The dose rate, which refers to the amount of radiation delivered per unit of time, is significantly different between the two approaches. Conventional radiotherapy typically operates at a dose rate ranging from 0.001 to 0.4 Gy/s, while Flash radiotherapy surpasses this with a much higher dose rate of over 40 Gy/s. This disparity in dose rate has implications for the irradiation time required. Conventional radiotherapy typically demands an irradiation time exceeding 120 seconds, whereas Flash radiotherapy achieves its therapeutic effect in less than 1 second. Both conventional and Flash radiotherapy demonstrate efficient tumor control, indicating their effectiveness in targeting and treating cancerous cells. However, there is a notable difference in the potential for normal tissue complications. Conventional radiotherapy carries a higher risk of normal tissue complications, while Flash radiotherapy is associated with a lower incidence of such complications. The mechanisms underlying the two techniques also differ. Conventional radiotherapy operates through mechanisms such as repair, re-oxygenation, redistribution, repopulation, oxygen depletion, and the generation of reactive oxygen species (ROS). In contrast, Flash radiotherapy relies on mechanisms such as oxygen depletion, the generation of ROS, and immunoinflammatory responses.
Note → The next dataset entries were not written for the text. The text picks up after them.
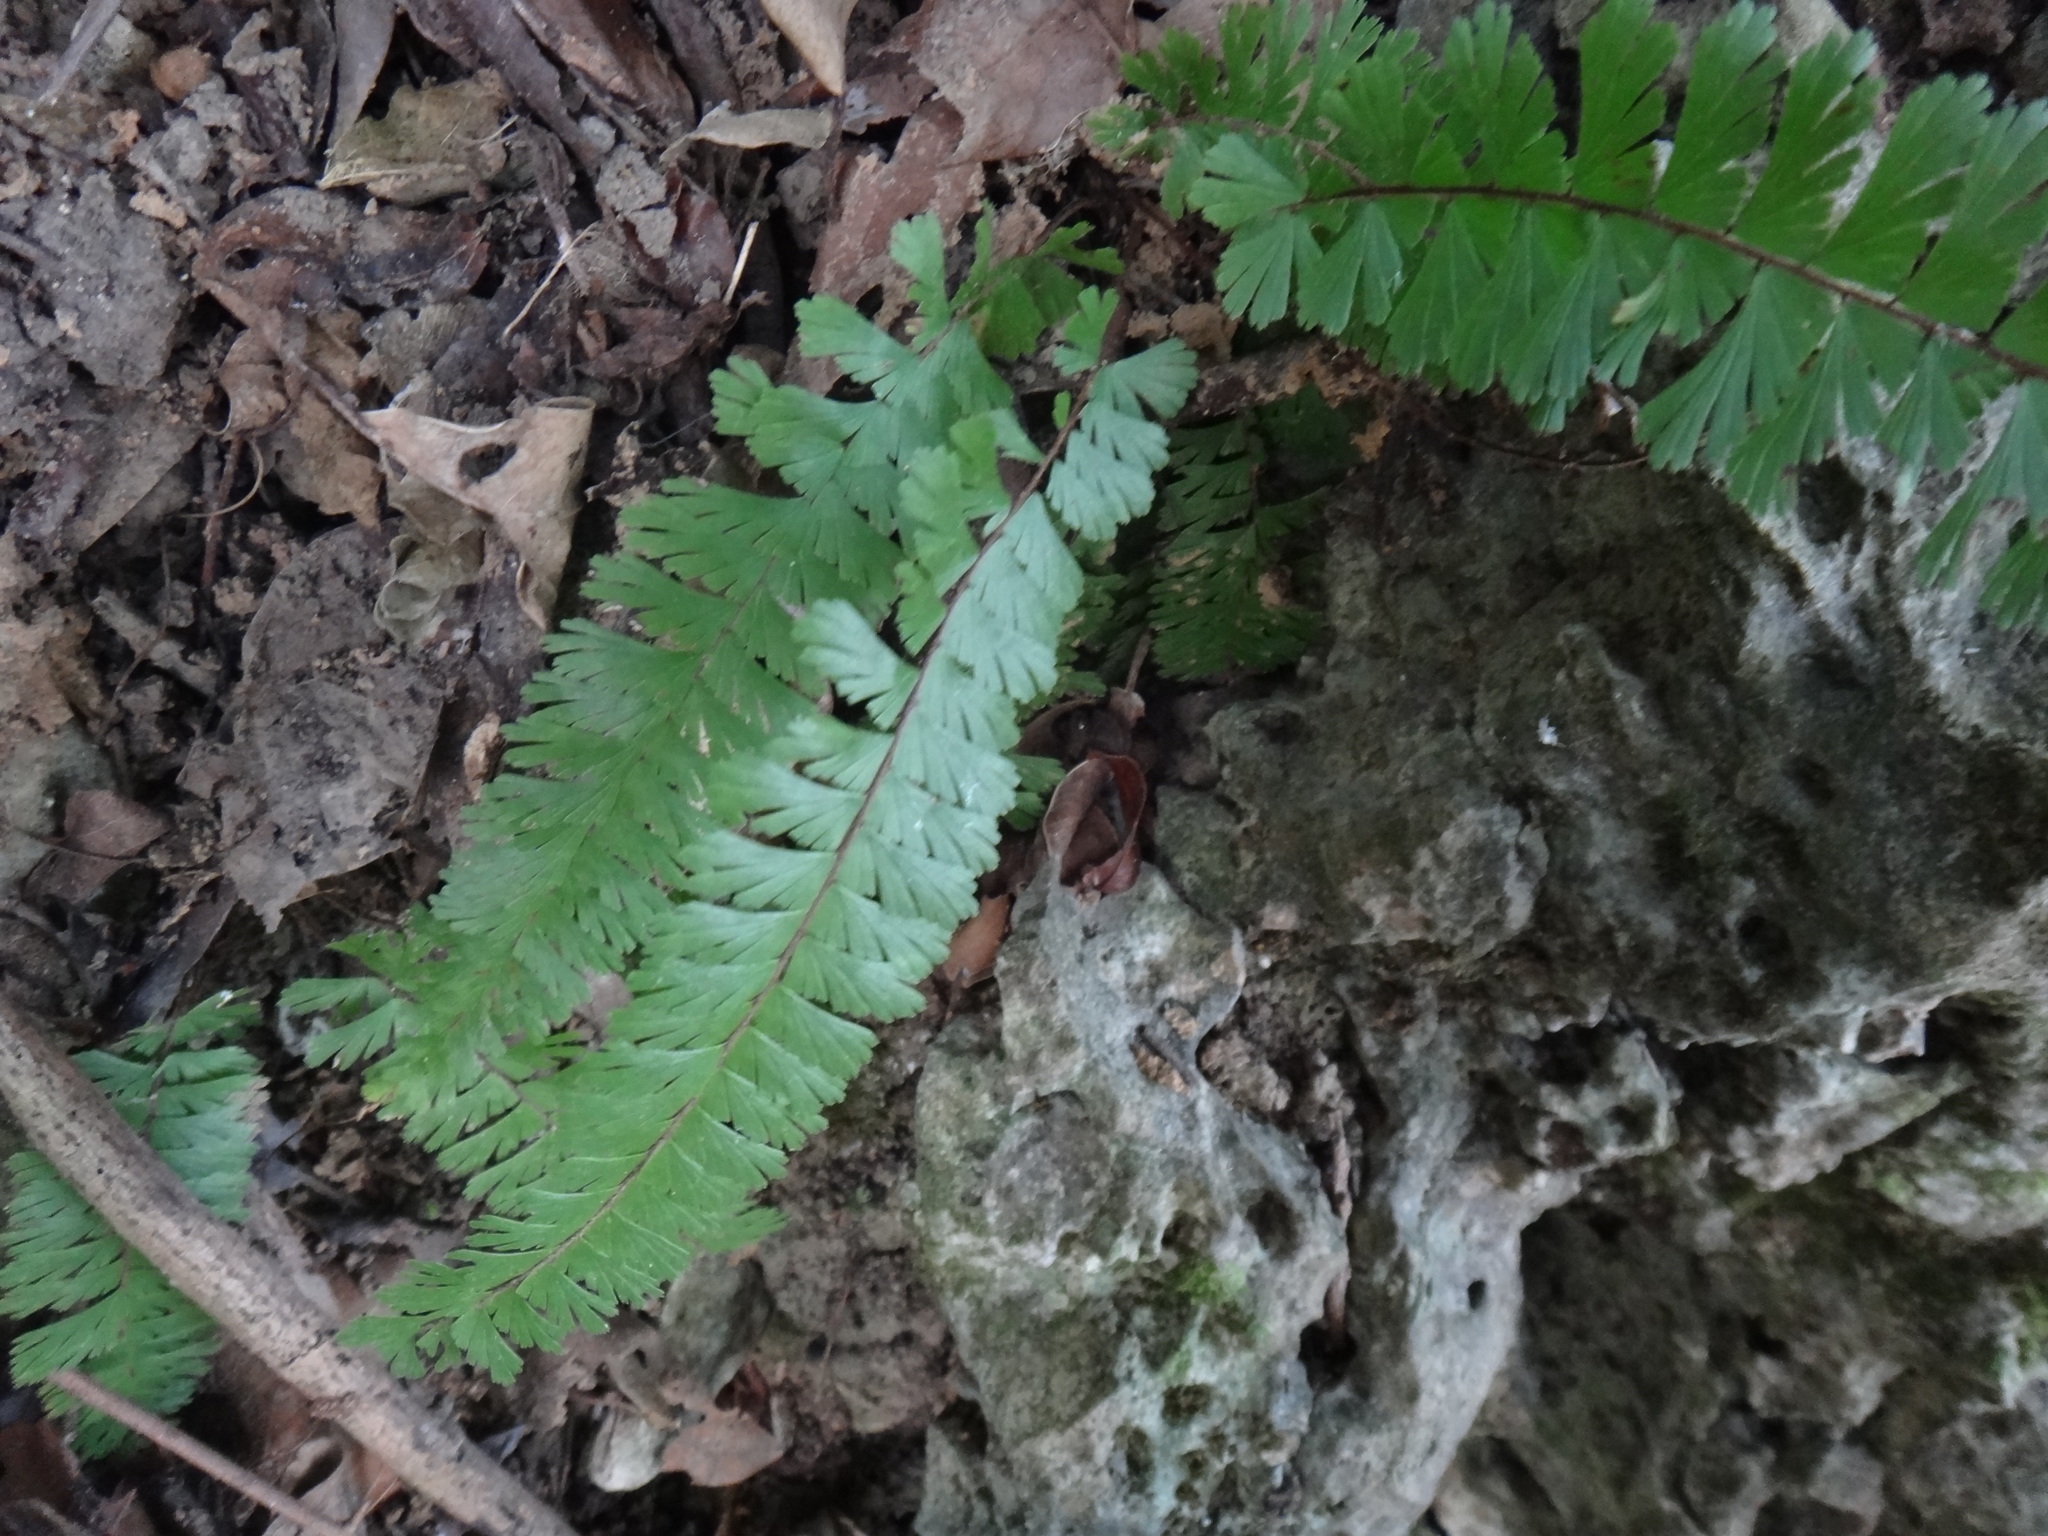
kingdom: Plantae
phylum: Tracheophyta
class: Polypodiopsida
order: Polypodiales
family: Pteridaceae
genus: Adiantum
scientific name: Adiantum caudatum
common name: Tailed maidenhair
At present, Flash-RT continues to be a subject of ongoing research, and its implementation in clinical practice is currently limited to select research institutions ^[16][17][16,17]. Further studies are ongoing to evaluate its safety, efficacy, and optimal clinical applications ^[18][19][18,19]. The aim is to determine the full potential of Flash-RT to improve cancer treatment outcomes while reducing treatment duration and potential side effects. This entry will present a comprehensive overview of Flash-RT, covering its background, mechanisms, radiation sources, current cell and preclinical results, as well as future prospects. The intention is to make this innovative radiotherapy technology accessible to a wide range of experts, including those with backgrounds in engineering, science, and medicine. By providing a comprehensive understanding, this entry seeks to facilitate knowledge transfer and promote further exploration and collaboration in the field of Flash-RT.
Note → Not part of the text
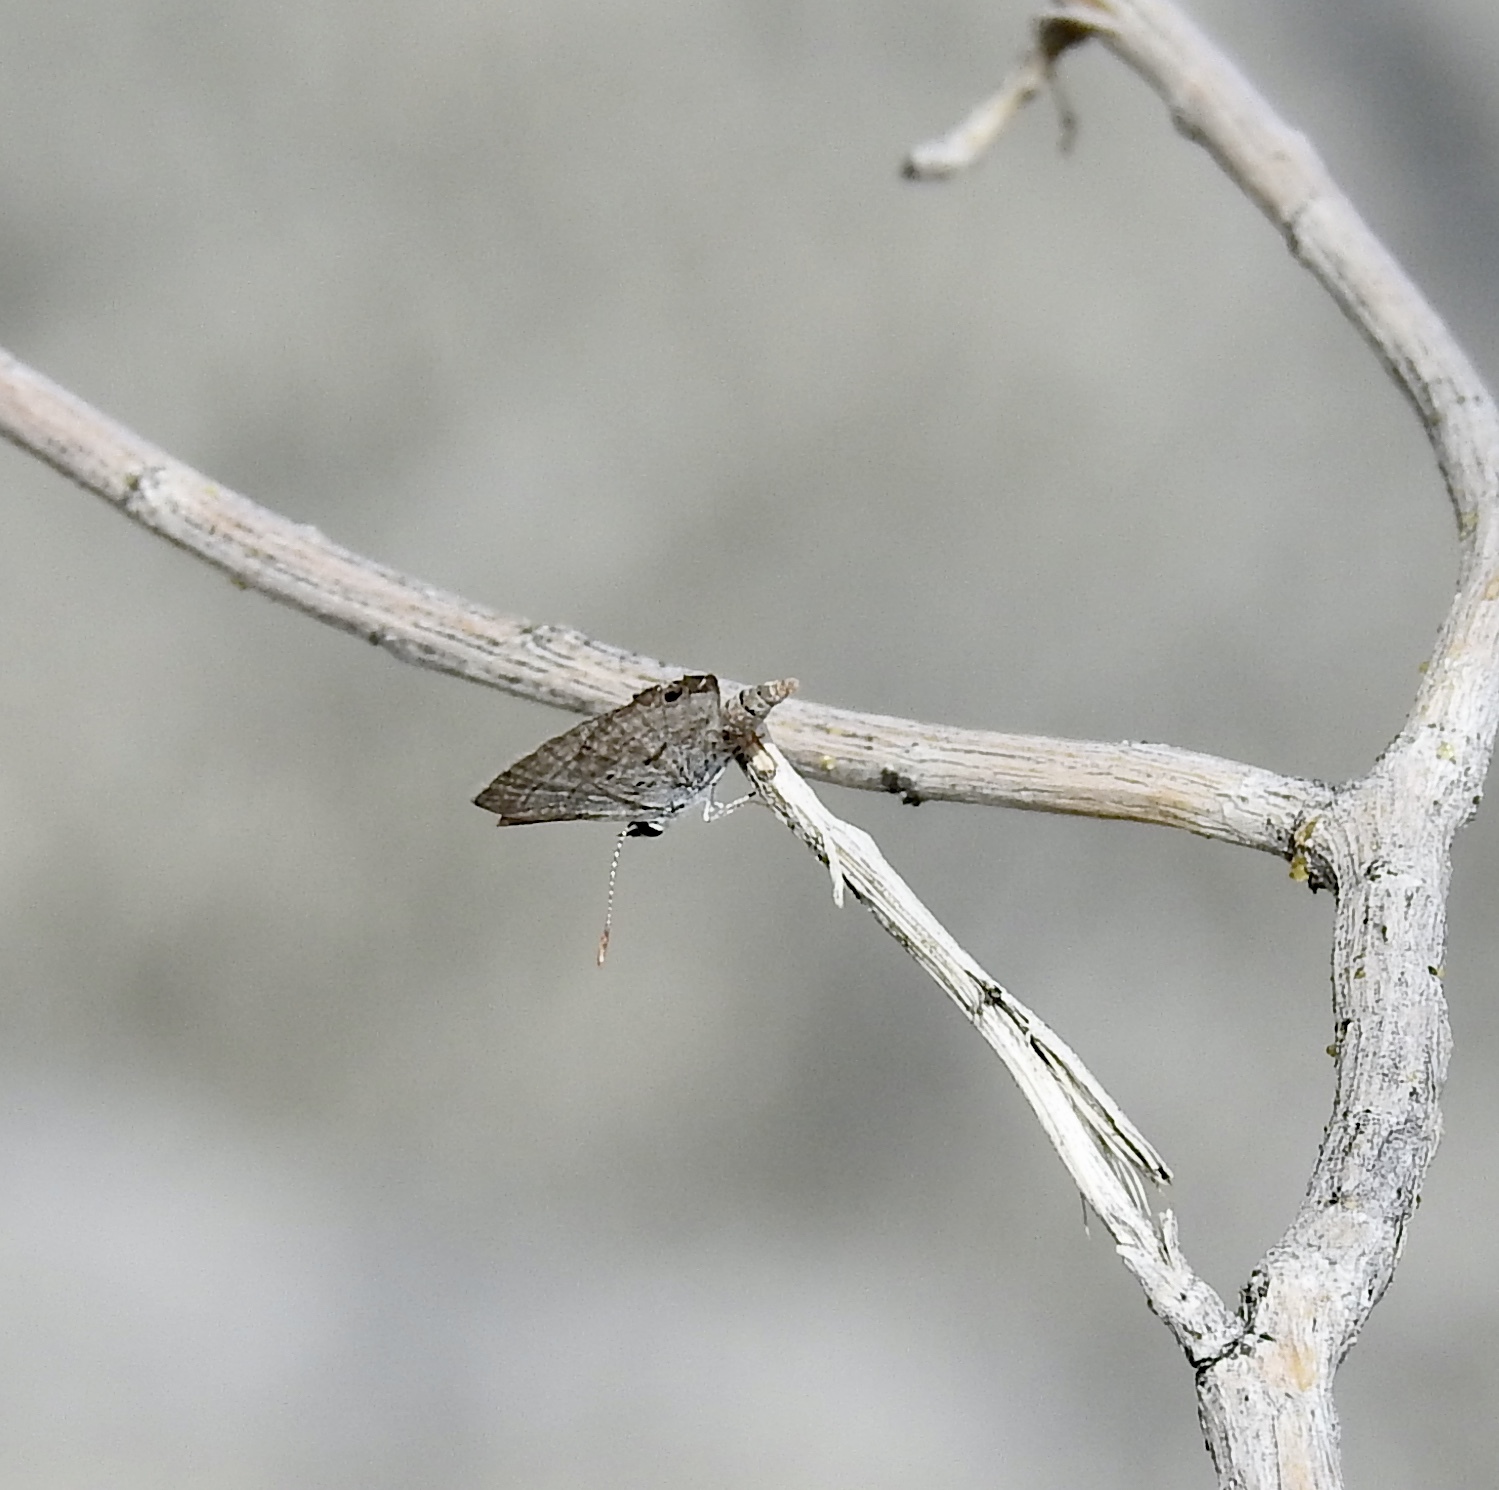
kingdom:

	Conventional Radiotherapy	Flash Radiotherapy
Radiation type	X-ray, gamma-ray, electron, proton, heavy-ion	X-ray, electron, proton, heavy-ion
Dose rate (Gy/s)	0.001–0.4	>40
Irradiation time (s)	>120	<1
Tumour control	Efficient	Efficient
Normal tissue complication	High	Low
Mechanism	Repair, re-oxygenation, redistribution, repopulation, oxygen depletion, ROS	Oxygen depletion, ROS, immunoinflammatory response

Flash-RT is a relatively new concept in the field of radiotherapy. Its history can be traced back to the early 20^th century when researchers observed certain notable effects of high-dose radiation ^[16][18][20][16,18,20]. One of the earliest observations related to Flash-RT occurred in the late 1950s. Dewey and Boag reported on the phenomenon known as the Flash effect, which is now referred to as Flash-RT [^[21]21]. They conducted an experiment using ultra-high-dose-rate megavoltage X-rays to irradiate Serratia marcescens. The study demonstrated that the bacteria, when exposed to ultra-high dose rates (UHDRs) (10–20 krads/2 μs), exhibited lower radiosensitivity in a nitrogen–oxygen mixture compared to the situation when irradiated at normal dose rates (1 krads/min) in 100% nitrogen. This lower radiosensitivity corresponded to the response typically observed under anaerobic conditions. Such findings indicated that the radiosensitivity of Serratia marcescens was influenced by both the oxygen content and the dose rate of the radiation. Town [22] discovered that mammalian cells irradiated at an UHDR of 3.5 × 10⁶ krad/s showed interesting results. When the cells received a dose of up to 1 krads, a single pulse had a higher survival rate compared to two pulses. The result from Town is supported by Berry et al. [23] who observed similar outcomes in their experiments with hamster and HeLa cells, using ultra-high-dose-rate irradiation of 1 krads for a 15 ns pulse.